**DATA PROVIDED**
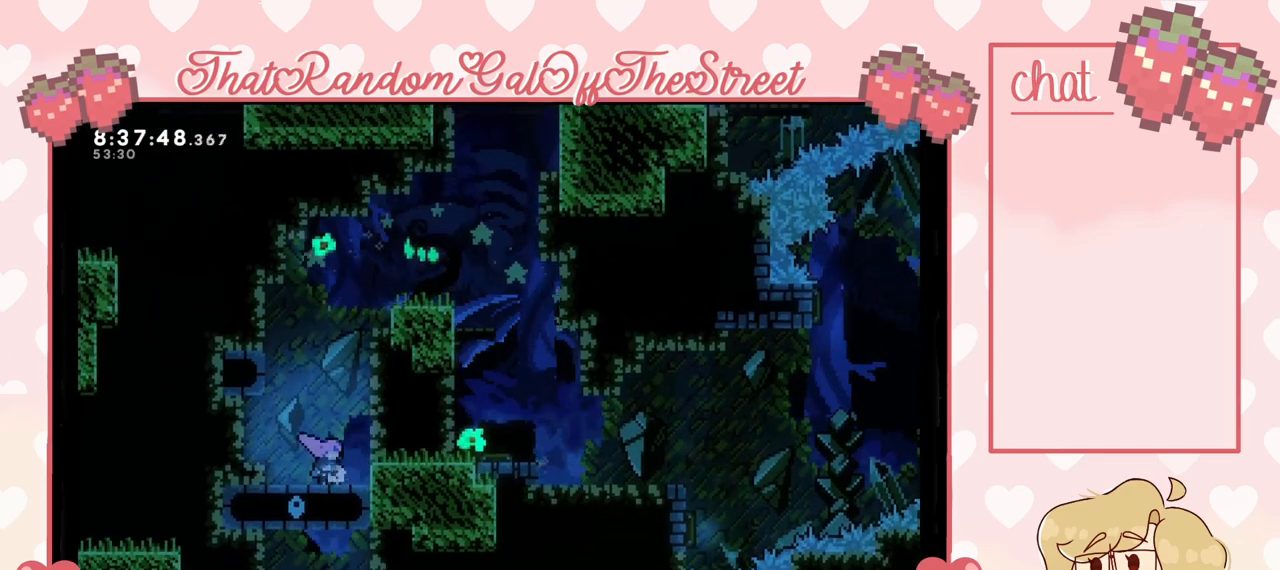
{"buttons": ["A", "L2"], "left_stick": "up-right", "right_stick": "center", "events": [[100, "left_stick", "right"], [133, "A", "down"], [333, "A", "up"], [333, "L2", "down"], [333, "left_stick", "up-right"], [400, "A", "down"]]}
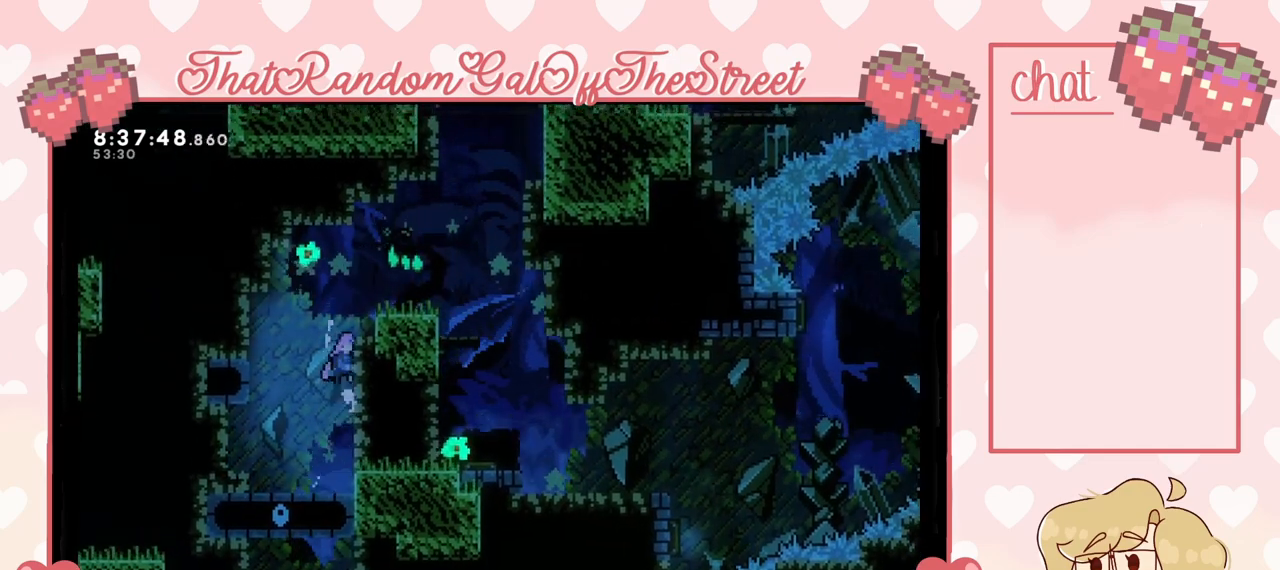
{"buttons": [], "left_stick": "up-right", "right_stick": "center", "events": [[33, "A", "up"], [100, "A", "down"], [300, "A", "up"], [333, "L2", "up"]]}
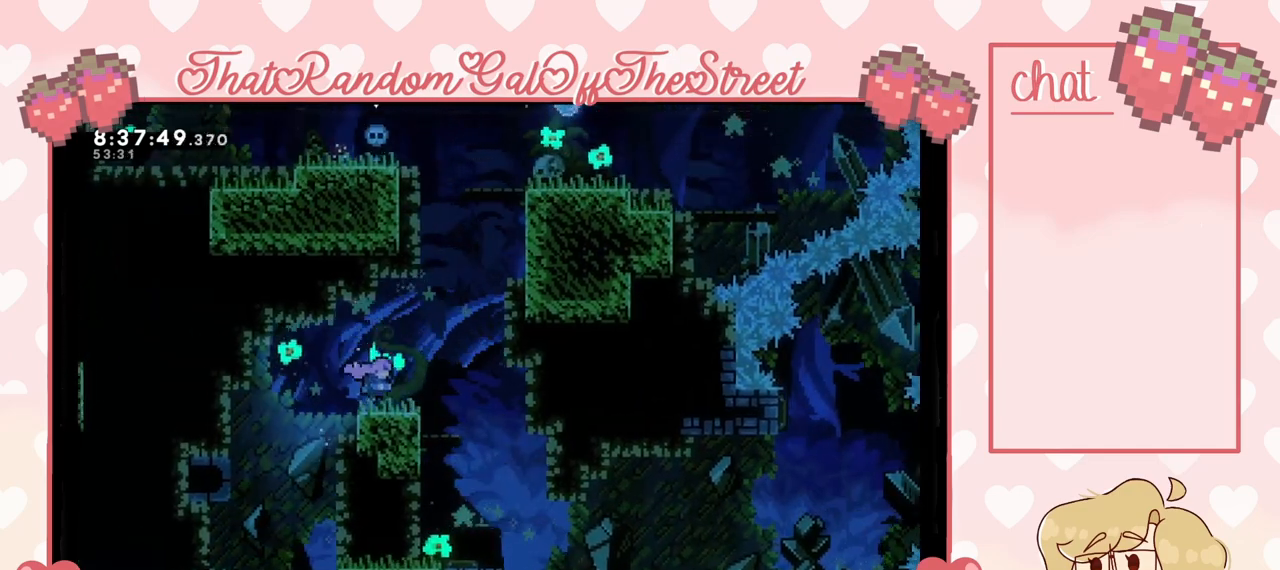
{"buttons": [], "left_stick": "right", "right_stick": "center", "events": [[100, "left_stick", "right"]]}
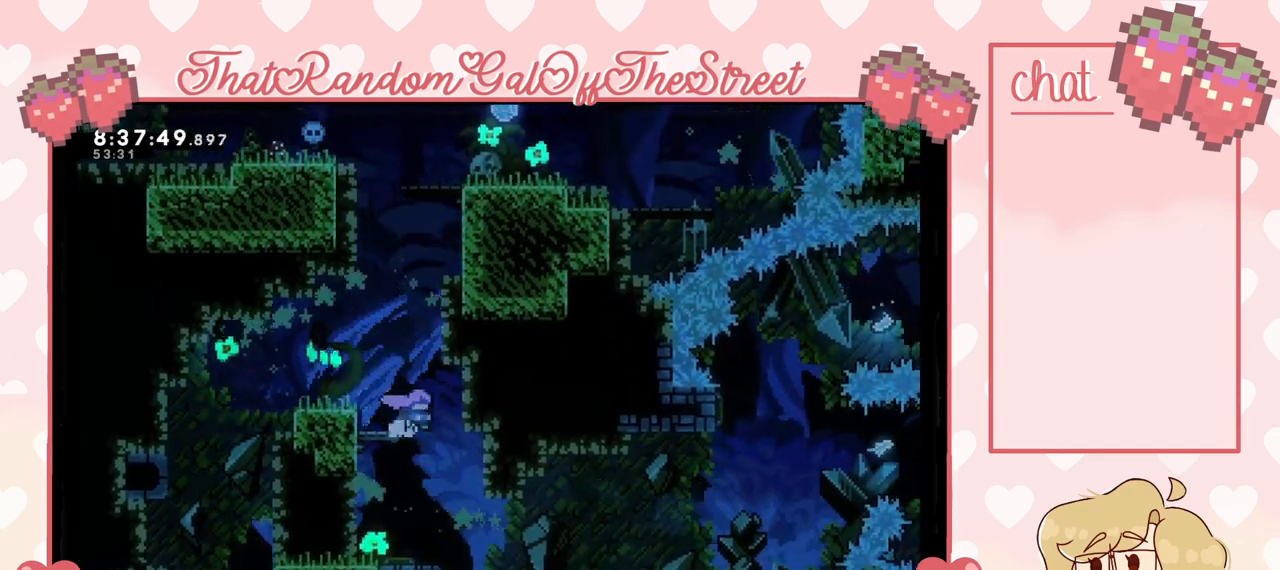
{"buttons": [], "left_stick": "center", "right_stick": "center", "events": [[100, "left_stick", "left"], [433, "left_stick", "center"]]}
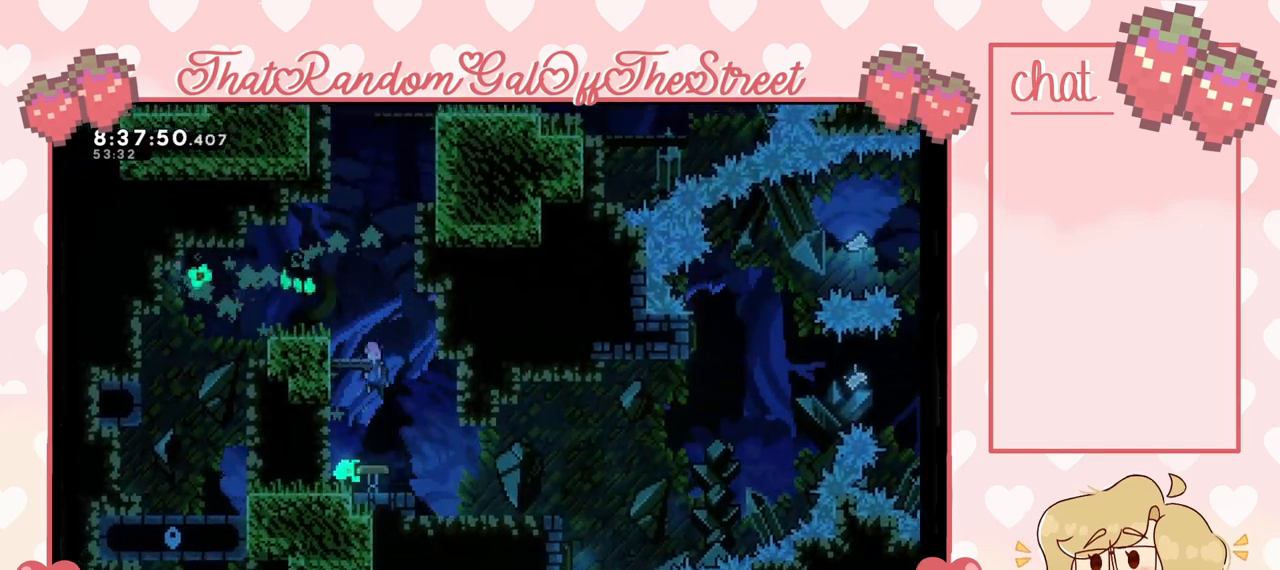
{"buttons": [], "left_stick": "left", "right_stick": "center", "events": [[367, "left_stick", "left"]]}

* * *

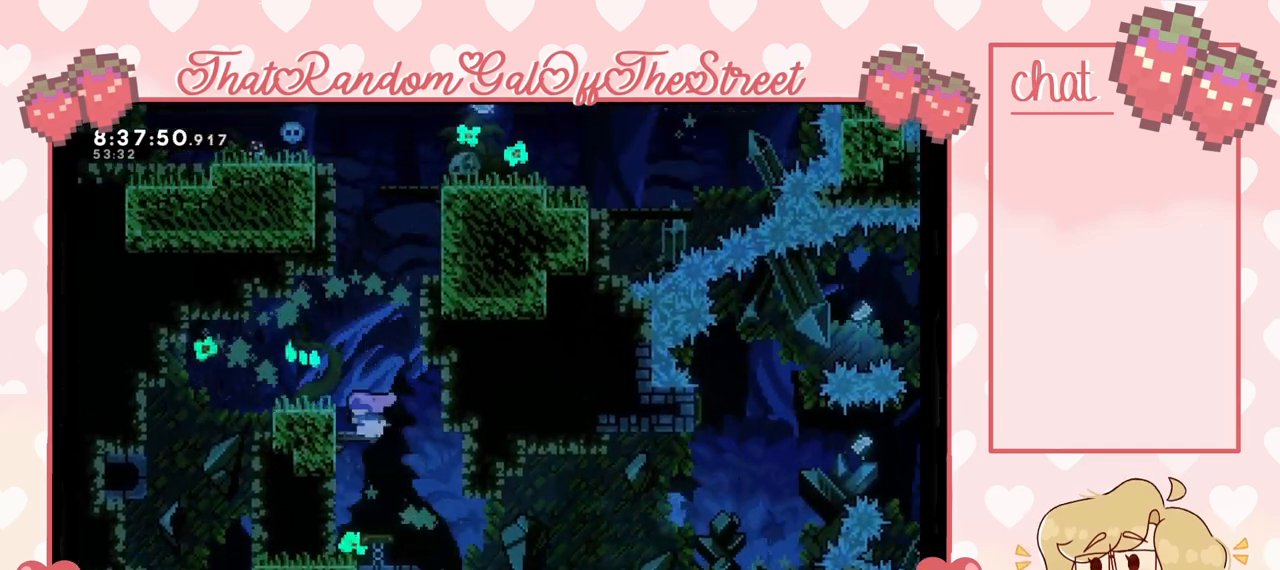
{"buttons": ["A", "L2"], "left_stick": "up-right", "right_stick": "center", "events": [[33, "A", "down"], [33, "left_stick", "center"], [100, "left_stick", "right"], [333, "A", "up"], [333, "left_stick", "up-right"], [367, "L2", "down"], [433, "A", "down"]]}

**EXERCISE DESCRIPTION**
Report each line of the records that holds the word "down".

**EXERCISE ANSWER**
{"buttons": ["A", "L2"], "left_stick": "up-right", "right_stick": "center", "events": [[100, "left_stick", "right"], [133, "A", "down"], [333, "A", "up"], [333, "L2", "down"], [333, "left_stick", "up-right"], [400, "A", "down"]]}
{"buttons": [], "left_stick": "up-right", "right_stick": "center", "events": [[33, "A", "up"], [100, "A", "down"], [300, "A", "up"], [333, "L2", "up"]]}
{"buttons": ["A", "L2"], "left_stick": "up-right", "right_stick": "center", "events": [[33, "A", "down"], [33, "left_stick", "center"], [100, "left_stick", "right"], [333, "A", "up"], [333, "left_stick", "up-right"], [367, "L2", "down"], [433, "A", "down"]]}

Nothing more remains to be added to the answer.